Long walks with a friend and our dogs—without my phone. I’m so grateful for where I live, always, and especially now. I love that my apartment building feels like a community.

Limiting my news consumption. I began all of this obsessively refreshing and reading everything I could. I wanted to know everything I could, to feel like I had a sense of control. LOLLL. The only things we can control right now are STAYING THE FUCK AWAY FROM PEOPLE (unless your work requires otherwise) and how we react. I’m working on social media content for a health website, so my work right now is also centered around coronavirus. I found myself on my couch this morning with coronavirus content on my laptop and the Today Show in the background covering it…and, no.

Staying in contact with people. I check in with my family a lot. I check in on my friends who also deal with mental illness. I check in on my friends with pre-existing health conditions. I check in on the amazing friends I have who work in healthcare, who are out there fighting for our health every day. I check in on the friends who look like they have it all together. None of us are immune to difficult feelings around this right now.

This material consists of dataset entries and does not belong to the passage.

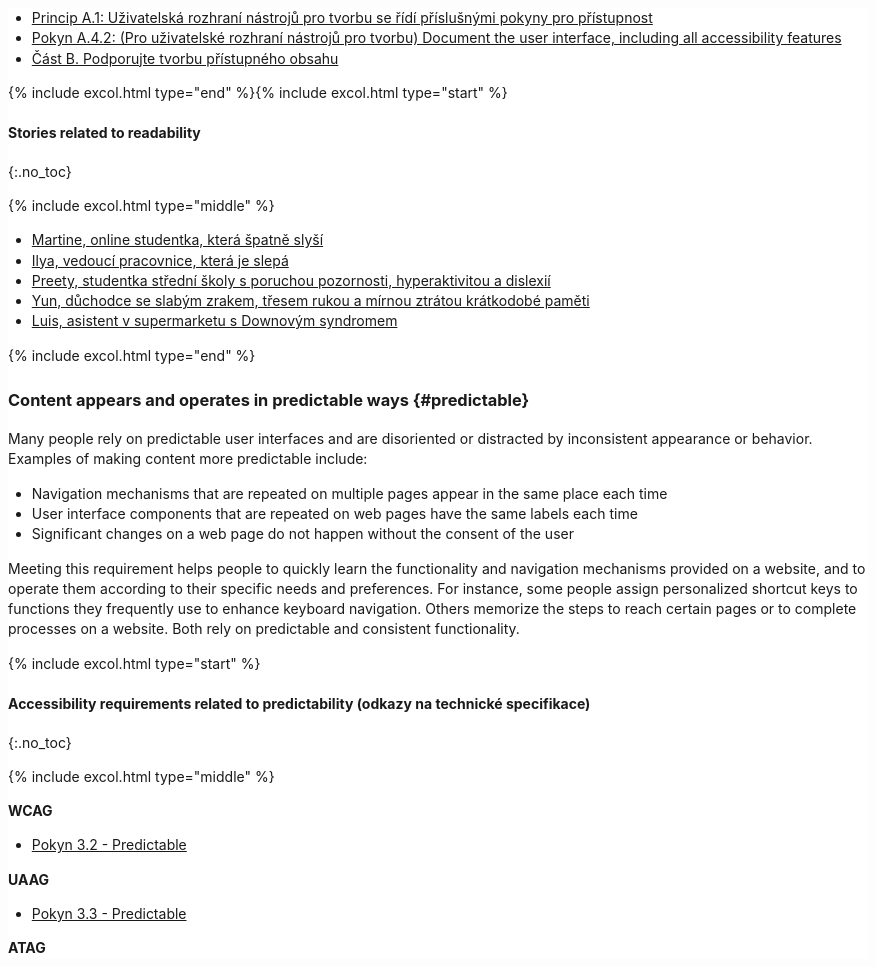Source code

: -   [Princip A.1: Uživatelská rozhraní nástrojů pro tvorbu se řídí příslušnými pokyny pro přístupnost](https://www.w3.org/TR/ATAG20/#principle_a1)
-   [Pokyn A.4.2: (Pro uživatelské rozhraní nástrojů pro tvorbu) Document the user interface, including all accessibility features](https://www.w3.org/TR/ATAG20/#gl_b42)
-   [Část B. Podporujte tvorbu přístupného obsahu](https://www.w3.org/TR/ATAG20/#part_b)

{% include excol.html type="end" %}{% include excol.html type="start" %}

#### Stories related to readability
{:.no_toc}

{% include excol.html type="middle" %}

-   [Martine, online studentka, která špatně slyší](/people-use-web/user-stories/#onlinestudent)
-   [Ilya, vedoucí pracovnice, která je slepá](/people-use-web/user-stories/#accountant)
-   [Preety, studentka střední školy s poruchou pozornosti, hyperaktivitou a dislexií](/people-use-web/user-stories/#classroomstudent)
-   [Yun, důchodce se slabým zrakem, třesem rukou a mírnou ztrátou krátkodobé paměti](/people-use-web/user-stories/#retiree)
-   [Luis, asistent v supermarketu s Downovým syndromem](/people-use-web/user-stories/#supermarketassistant)

{% include excol.html type="end" %}

### Content appears and operates in predictable ways {#predictable}

Many people rely on predictable user interfaces and are disoriented or distracted by inconsistent appearance or behavior. Examples of making content more predictable include:

-   Navigation mechanisms that are repeated on multiple pages appear in the same place each time
-   User interface components that are repeated on web pages have the same labels each time
-   Significant changes on a web page do not happen without the consent of the user

Meeting this requirement helps people to quickly learn the functionality and navigation mechanisms provided on a website, and to operate them according to their specific needs and preferences. For instance, some people assign personalized shortcut keys to functions they frequently use to enhance keyboard navigation. Others memorize the steps to reach certain pages or to complete processes on a website. Both rely on predictable and consistent functionality.

{% include excol.html type="start" %}

#### Accessibility requirements related to predictability (odkazy na technické specifikace)
{:.no_toc}

{% include excol.html type="middle" %}

**WCAG**

-   [Pokyn 3.2 - Predictable](https://www.w3.org/WAI/WCAG21/quickref/#predictable)

**UAAG**

-   [Pokyn 3.3 - Predictable](https://www.w3.org/TR/UAAG20/#gl-predictable-operation)

**ATAG**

…but also creating boundaries. If I’m feeling an information/technology overload, I might not get back to you right away. If I’m feeling emotionally vulnerable, I’m going to put my oxygen mask on first. I’ve fought so hard to get my mental health to a stable place, that I need to continue to take care of it if I’m going to be there for people I care about.

Reminding myself I don’t necessarily need to use this time to be productive. (But I’m also having fun making some terrible art with pastels.) Slowing down is taking care of ourselves, too—and on some greater level, I think this is what this crisis is asking the entire planet to do.

Helping how I can. I gave blood the other day, and you should, too, if you can. There’s a severe blood shortage due to blood drive cancelations. There’s a friend I know who depends on transfusions to survive. I did this to help her and help everyone else out there. I’m donating to the LA Food Bank. I’m ordering from local restaurants to help support them. (OK, that one’s not new, but.) I’m using the social media platforms I can to try to amplify hopefully-helpful information. My favorite source on Instagram is Jessica Yellin. She’s a former CNN journalist who is breaking all of this down very plainly. I find she’s generally not alarmist—until the situation (like this weekend, while bars and restaurants were still open) calls for it.

What’s been helpful to you so far in coping with all of this? Is there anything you’d like to see me write about that could be helpful?